Repenser les stratégies syndicales
Face à un mur néolibéral, les coauteurs estiment que les syndicats doivent repenser leur rapport à la politique et restaurer la centralité politique du travail. « La démocratie sociale est indissociable de la démocratie politique. Ce qui se joue dans le travail a des conséquences dans la société et inversement. C'est pourquoi le syndicalisme doit se penser comme un acteur politique à part entière. C'est-à-dire ne pas penser son terrain d'action comme un terrain subalterne à celui des partis politiques. Si les syndicats veulent être conséquents dans la lutte contre l'extrême droite, il faut non seulement empêcher que celle-ci ne parvienne au pouvoir, mais aussi dessiner une alternative aux politiques néolibérales qui lui préparent le terrain depuis des années », estime Karel Yon.

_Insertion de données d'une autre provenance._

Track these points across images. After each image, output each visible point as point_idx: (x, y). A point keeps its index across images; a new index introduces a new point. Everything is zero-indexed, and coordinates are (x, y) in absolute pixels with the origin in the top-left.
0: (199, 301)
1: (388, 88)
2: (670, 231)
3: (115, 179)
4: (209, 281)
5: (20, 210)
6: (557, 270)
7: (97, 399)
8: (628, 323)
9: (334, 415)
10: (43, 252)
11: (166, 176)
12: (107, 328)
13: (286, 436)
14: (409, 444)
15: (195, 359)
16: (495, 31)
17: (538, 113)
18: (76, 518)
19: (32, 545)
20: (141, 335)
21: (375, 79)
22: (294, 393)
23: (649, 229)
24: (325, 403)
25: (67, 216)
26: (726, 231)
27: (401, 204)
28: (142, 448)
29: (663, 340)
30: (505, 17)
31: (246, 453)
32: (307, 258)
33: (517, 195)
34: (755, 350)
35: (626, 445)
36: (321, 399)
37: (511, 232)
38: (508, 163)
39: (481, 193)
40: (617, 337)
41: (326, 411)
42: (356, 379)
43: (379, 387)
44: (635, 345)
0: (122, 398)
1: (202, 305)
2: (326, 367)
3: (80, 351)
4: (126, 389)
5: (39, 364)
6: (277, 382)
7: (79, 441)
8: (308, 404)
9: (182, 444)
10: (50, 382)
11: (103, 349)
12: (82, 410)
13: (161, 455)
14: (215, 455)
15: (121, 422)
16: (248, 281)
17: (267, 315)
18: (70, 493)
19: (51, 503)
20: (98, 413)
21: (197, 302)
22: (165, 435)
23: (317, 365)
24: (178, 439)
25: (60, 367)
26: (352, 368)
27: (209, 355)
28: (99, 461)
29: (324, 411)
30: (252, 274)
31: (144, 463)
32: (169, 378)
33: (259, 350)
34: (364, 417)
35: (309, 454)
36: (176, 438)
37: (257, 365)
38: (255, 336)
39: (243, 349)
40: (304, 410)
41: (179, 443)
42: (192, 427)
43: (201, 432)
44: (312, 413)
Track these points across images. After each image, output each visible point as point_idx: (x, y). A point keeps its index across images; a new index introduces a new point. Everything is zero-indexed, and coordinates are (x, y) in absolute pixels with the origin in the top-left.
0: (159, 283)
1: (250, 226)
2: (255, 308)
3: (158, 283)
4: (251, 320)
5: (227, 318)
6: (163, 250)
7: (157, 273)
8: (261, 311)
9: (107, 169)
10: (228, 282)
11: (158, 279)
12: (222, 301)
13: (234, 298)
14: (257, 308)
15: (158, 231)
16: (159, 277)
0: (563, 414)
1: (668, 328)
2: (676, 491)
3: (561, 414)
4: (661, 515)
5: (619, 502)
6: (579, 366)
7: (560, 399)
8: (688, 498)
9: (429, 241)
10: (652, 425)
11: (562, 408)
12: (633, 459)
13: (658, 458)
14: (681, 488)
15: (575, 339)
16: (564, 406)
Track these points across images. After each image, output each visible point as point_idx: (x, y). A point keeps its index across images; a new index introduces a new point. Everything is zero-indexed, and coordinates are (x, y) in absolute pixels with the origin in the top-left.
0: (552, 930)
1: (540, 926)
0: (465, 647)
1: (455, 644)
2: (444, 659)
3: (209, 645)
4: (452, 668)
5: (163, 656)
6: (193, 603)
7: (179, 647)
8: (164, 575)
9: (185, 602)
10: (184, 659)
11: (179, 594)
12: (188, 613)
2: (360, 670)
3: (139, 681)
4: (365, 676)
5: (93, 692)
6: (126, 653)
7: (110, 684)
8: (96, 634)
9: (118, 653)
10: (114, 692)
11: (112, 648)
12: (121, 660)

« Le syndicalisme doit se penser comme un acteur politique à part entière. C'est à dire ne pas penser son terrain d'action comme un terrain subalterne à celui des partis politiques. »Baptiste Giraud et Karel Yon, dans l'ouvrage collectif Le syndicalisme est politique – Questions stratégiques pour un renouveau syndical
La CGT l'a bien compris qui a appelé à un front populaire au lendemain de la dissolution de l'Assemblée nationale. Consciente des enjeux, la centrale syndicale a fait de sa restructuration un chantier prioritaire. Elle s'est fixé comme objectif de renforcer les liens avec ses syndicats, de fidéliser les quelque 70 000 nouveaux syndiqués qui ont adhéré lors de la dernière mobilisation pour la défense des retraites et les législatives. Des efforts sont déployés pour s'implanter auprès des travailleurs précaires tels que les livreurs à vélo, les saisonniers, les aides à domicile, les accompagnantes des élèves en situation de handicap (AESH)… Les prochaines élections à La Poste, dans l'intérim, mais aussi dans les très petites entreprises (TPE), du 25 novembre au 9 décembre, constituent également un moment clé en termes de représentativité et de rapport de force. Au sein des TPE, cinq millions de salariés sont appelés à élire leurs représentants syndicaux. Lors du dernier scrutin en 2021, la CGT s'était hissée à la première place, mais avec seulement 5 % de taux de participation.